Hay teatro para rato

A sus treinta años, Hugo Robles está contento, se le nota, aunque anda mal de amores. ¿Quién no?, respondería la platea. En un poco más de un año con su gente ha subido a escena varias obras y ha trabajado en varios proyectos más. Aheño Ha’eño (Natalí Valenzuela y Katia García Hugo Robles fusionan dos unipersonales), Kure Kyse (con Fabio Chamorro en «su mejor actuación»), Kyre’y (con la Grindcore Clown), Techaga’u (con Carolina Ortiz, Pili Ortiz, Katia García) y Míster Apleyard, en dirección conjunta con José Delgado (Simpson)…

El nombre de sus obras delata el mundo que espía, vive, reinventa. Es él y sus colegas y compinches de teatro y vida como Katia, Chamorro, Yenia Rivarola, Omar Marecos, y tantos otros, un mundo itinerante que apuesta con carne al oficio de las tablas. Como ellos, el teatro paraguayo de hoy (historia y síntesis) tiene una energía vital y compleja de suburbanismo crudo, desarraigo, tristeza honda, kanguero, euforia en explosión de vidas que se expresan en un mar de contradicciones.

El movimiento expresa mundos que se se encuentran, se quiebran y se atrincheran, que se van, que se dejan, en un paisito que a veces nos besa y a veces nos vomita. «Avisá si no te sirve la ciudad de los jazmines… avisame que preparo tu fiesta de despedida», se la escucha a la Yenia Rivarola desde muy adentro.

«Quién dice que acá no pasa nada. En este país se entrenaron más de cuarenta obras en un año, sólo en Asunción», suelta Robles, en un rinconcito de El Rubio, General Díaz (Azara) y Colón. «General Díaz no rima con Palma», diría Ulises Silva.

Robles gesticula. Es grande y tiene presencia. Gesticula y se acomoda el anteojos. Está orgulloso de la gente con quien trabaja. «Chamorro (raramente ausente en la mesa) está imperdible en Kure kyse, le nace lo mejor».

Una generación, «hija de la transición», ha inundado el mundo del teatro. Para la mayoría ya no es expresión personal solamente o parte de alguna agenda de hobbies y destrezas. Para la mayoría de este movimiento el teatro es expresión vital. Es gente, como Pitu (Ana Caballero, la nueva «reina» de Cepate), que quiere ser actriz y vivir de este oficio.

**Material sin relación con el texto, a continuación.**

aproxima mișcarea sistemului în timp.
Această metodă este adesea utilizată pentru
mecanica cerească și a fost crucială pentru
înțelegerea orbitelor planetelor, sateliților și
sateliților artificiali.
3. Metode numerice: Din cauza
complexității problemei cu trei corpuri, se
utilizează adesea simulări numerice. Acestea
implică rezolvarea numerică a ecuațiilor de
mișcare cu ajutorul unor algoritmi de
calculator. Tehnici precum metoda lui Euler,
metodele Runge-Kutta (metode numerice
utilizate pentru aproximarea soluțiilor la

Katia desenfunda anécdotas. Baja el vaso de cerveza para recordar aquella vez que Hugo le soltó sin aviso a una gallina en escena para que conversara con el bípedo. Hugo se le ríe a carcajadas y apunta con los dedos. «Ésta (por Katia), te hace de todo». Katia devuelve el gesto desde adentro. Desenfadada y desafiante, afirma: «Yo amo el teatro. Yo soy actriz». Es chusca la Katia. Con ese ímpetu que se devora el kanguero y el pirevai, agrega: «Prefiero vivir en la pobreza absoluta antes que hacer algo que no me exprese ni me represente».

Ha llegado a la mesa Claudia Bogarín, con sus ojos de lechuza. Ya no le duele tanto haber querido tanto. María trae otro ñoño. Hay muchas cosas que pasan en este país, parece asentir Claudia, al explicar que en Buenos Aires le costó un Perú conseguir trabajo y que desde que regresó acá no para de trabajar.

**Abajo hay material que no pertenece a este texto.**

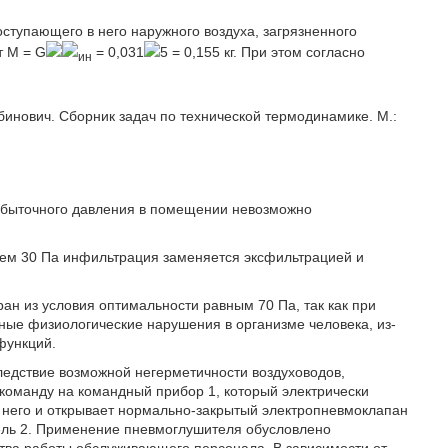
оступающего в него наружного воздуха, загрязненного
т M = G
= 0,031
5 = 0,155 кг. При этом согласно
ин
бинович. Сборник задач по технической термодинамике. М.:
избыточного давления в помещении невозможно
ем 30 Па инфильтрация заменяется эксфильтрацией и
ан из условия оптимальности равным 70 Па, так как при
ные физиологические нарушения в организме человека, из-
функций.
ледствие возможной негерметичности воздуховодов,
 команду на командный прибор 1, который электрически
а него и открывает нормально-закрытый электропневмоклапан
тель 2. Применение пневмоглушителя обусловлено
тва работы обслуживающего персонала. В зависимости от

Hay gentes que se atropellan por las noches con sus poemas, con su música, con sus discursos amatorios, con la vida, con la birra, recreándose en escena y en síntesis vitales.

Hay un mundo de creación que necesita explotar para afuera y mantenerse en escenario por más tiempo, para afinarse e influir en la representación popular. Por ahí hay que buscarle la vuelta a las palabras de gente que ya tiene mucho oficio recorrido en esta historia, como Moncho Azuaga.

Son obras de dos o tres días de tablas. «Hay que andar de acá para allá en busca de nuevos financiamientos», asume Robles. Es una rueda vital que consume demasiada energía. Una energía que desborda, explota y se retuerce. La semana del teatro desbordó de gente casi todas las presentaciones.

Hay vida en el teatro para rato, en un movimiento que está a punto de parir teatro popular alejado de la
estereotipia y del folclorismo con que el trasnochado orden stronista intentó encasillar la expresión del pueblo.